Rewrite the items below, replacing every "series" with "data series" and changing nothing else. Leave out the pictures.

**Records to use**.
[Start of section]
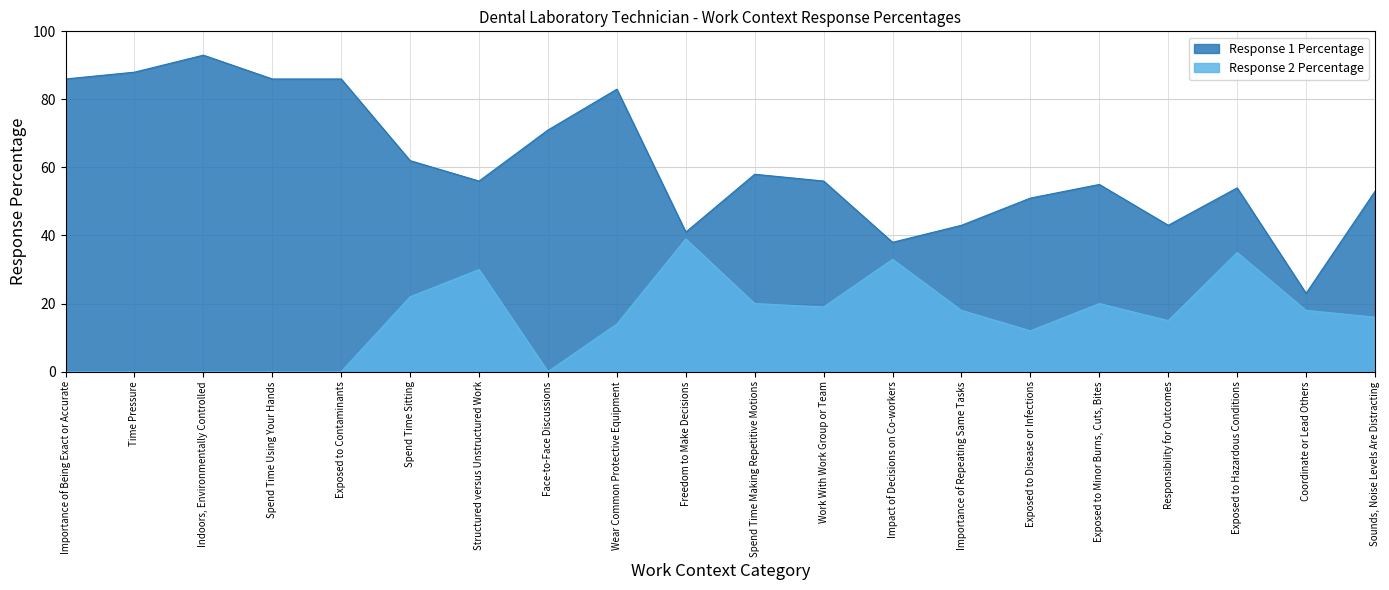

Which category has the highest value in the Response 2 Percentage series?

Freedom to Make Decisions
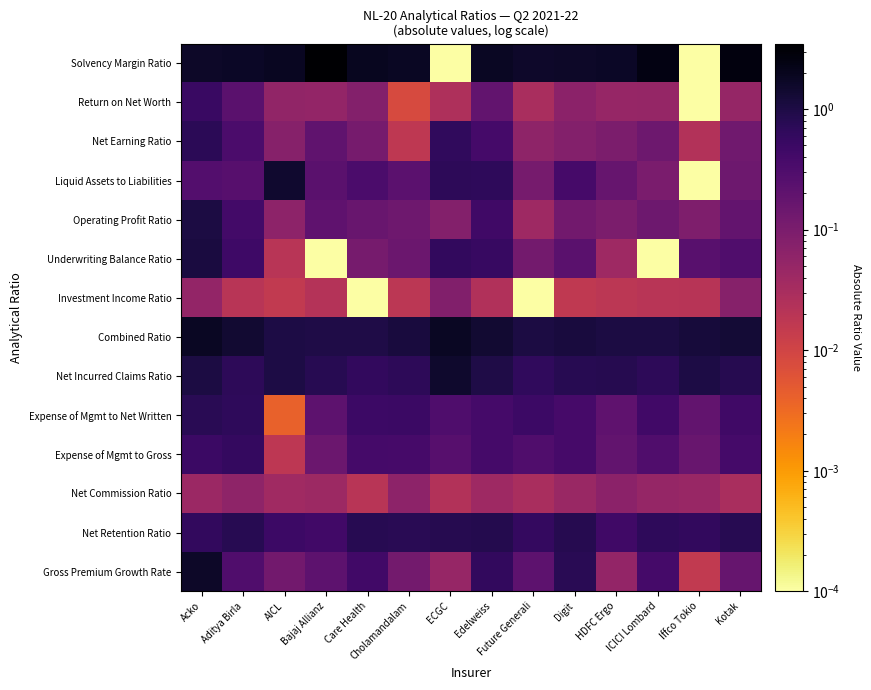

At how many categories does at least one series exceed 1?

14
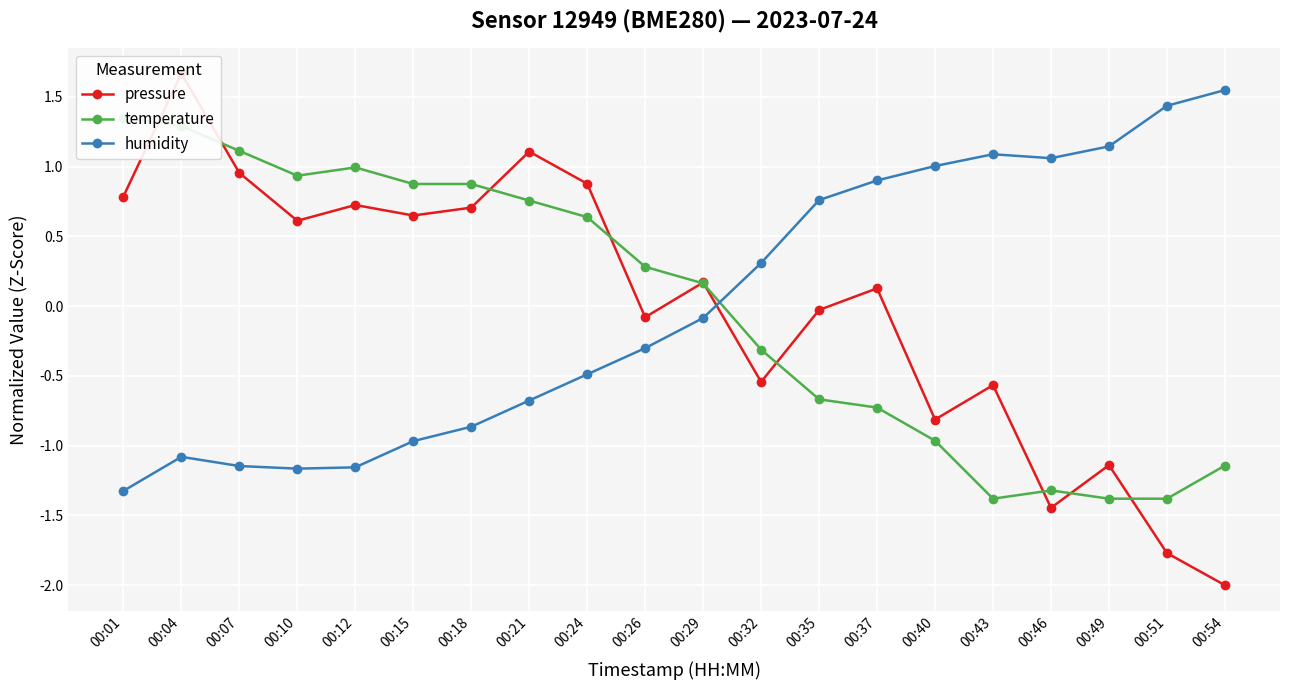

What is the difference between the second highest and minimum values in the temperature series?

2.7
[End of section]
**Exercise output**.
Which category has the highest value in the Response 2 Percentage data series?

Freedom to Make Decisions

At how many categories does at least one data series exceed 1?

14

What is the difference between the second highest and minimum values in the temperature data series?

2.7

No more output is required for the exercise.